提示文
********
衛生の大切さ
2019年11月2日
台風などによる水害の報道に胸が痛みます。しかし現場の方々は痛むどころの状態ではなく、疲労困憊と絶望に襲われているのではないかと思うと、言葉もありません。何もできないことを心苦しく思います。
都市機能が、気候変動に追いついていないのではないか、などとも感じます。もちろん、災害を単純に温暖化のせいにするということも慎まなければならないでしょう。炭素量の増加に対抗しようとする知恵と労力も取られていますし、人間は打つ手なく立ち尽くしているわけではないはずです。気候の変化も、古来いくらでもあったことでしょうから、単純に何かのせいにするというのはただの逃げの口実となってしまうかもしれません。しかし、これくらいの対策で十分、それ以上は想定外、というのか責任者の言い訳であるとすると、腹立たしくなるのは事実です。津波による原発事故に関しては、そのような言葉しか、為政者や会社からは出てきませんでした。毎年繰り返される水害についても、結局そういうものなのだろうかと思うと、やるせなくなります。
もちろん予算には限りがあります。対策をどこまでするのか、防止をどこまで計画できるのか、それは有限な作業となるでしょう。しかしまた、一旦害が大規模に起これば、復興のためには莫大な費用が必要となるのも確かです。ただでさえ赤字国債云々と破綻すれすれの国家経済を運用している中で、災害は致命的な影響を与えかねません。かつてリスボン地震のためにポルトガルがどうなったか、殆ど考慮されていない――リスボン地震のことを調べようとしてもネットにも書籍にも実に少ない――ことが、私には不思議でなりません。
********
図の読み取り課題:

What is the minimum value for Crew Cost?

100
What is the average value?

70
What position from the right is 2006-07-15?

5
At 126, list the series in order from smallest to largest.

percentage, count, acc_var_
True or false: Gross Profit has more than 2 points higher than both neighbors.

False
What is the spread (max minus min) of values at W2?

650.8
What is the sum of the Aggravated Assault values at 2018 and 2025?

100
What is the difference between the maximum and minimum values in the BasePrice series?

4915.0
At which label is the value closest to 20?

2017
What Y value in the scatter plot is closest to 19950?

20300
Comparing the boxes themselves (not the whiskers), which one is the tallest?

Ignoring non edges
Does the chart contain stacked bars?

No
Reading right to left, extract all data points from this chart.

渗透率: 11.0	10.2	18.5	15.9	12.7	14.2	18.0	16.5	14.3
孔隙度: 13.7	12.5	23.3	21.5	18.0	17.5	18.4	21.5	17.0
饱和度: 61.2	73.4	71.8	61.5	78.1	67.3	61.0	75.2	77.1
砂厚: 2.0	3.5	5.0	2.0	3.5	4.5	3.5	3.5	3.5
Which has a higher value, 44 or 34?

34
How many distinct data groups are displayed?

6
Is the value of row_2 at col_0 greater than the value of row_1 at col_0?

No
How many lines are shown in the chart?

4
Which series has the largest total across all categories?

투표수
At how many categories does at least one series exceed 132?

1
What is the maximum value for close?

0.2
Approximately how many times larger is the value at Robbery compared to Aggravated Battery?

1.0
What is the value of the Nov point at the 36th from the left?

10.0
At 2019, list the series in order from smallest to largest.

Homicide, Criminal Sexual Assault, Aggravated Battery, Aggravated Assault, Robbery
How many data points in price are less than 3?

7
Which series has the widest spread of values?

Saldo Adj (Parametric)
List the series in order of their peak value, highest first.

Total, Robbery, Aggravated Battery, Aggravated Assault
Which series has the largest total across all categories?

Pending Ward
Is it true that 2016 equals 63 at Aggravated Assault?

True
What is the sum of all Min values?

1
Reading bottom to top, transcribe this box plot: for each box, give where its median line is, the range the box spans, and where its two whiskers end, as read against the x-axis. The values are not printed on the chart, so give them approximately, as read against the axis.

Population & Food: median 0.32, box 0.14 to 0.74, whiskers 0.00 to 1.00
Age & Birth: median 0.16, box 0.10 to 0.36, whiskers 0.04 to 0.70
********
指示
a: 提示文の筆者が不思議でならないと述べているのはどのようなことか、答えなさい。
b: 提示文の最後の文のあとから、同じ調子で文章を書き進めなさい。

解答一覧
a: リスボン地震のためにポルトガルがどうなったかが、ほとんど考慮されていないことです。

b:
しかし、いま必要なのは、とにかく今日明日の生活をしなければならない被災した方々のことです。ボランティアもたくさんの担い手が駆けつけてくださっていて、敬服します。そのボランティアには、時折学生も手を挙げるといいます。が、そこでは体力的に役立つことでしょうが、十分な知識が具えられていることが必要になります。支援する私たちとしても、心得ていなければならない視点を強調することもまた、必要になると思われます。
それは、「衛生」ということです。確かに壊れた家屋や浸水した車などは、「画」になります。報道はそういうところを視聴者が欲していると信じ、見た目の派手な被害を映し出します。視聴者もそれを見て被害の甚大さを知り、同情の心が強くなるかもしれません。しかし、より深刻な問題、つまり人命を直ちに奪う可能性の強いものは、目に見えないところにあるのです。それが「衛生」です。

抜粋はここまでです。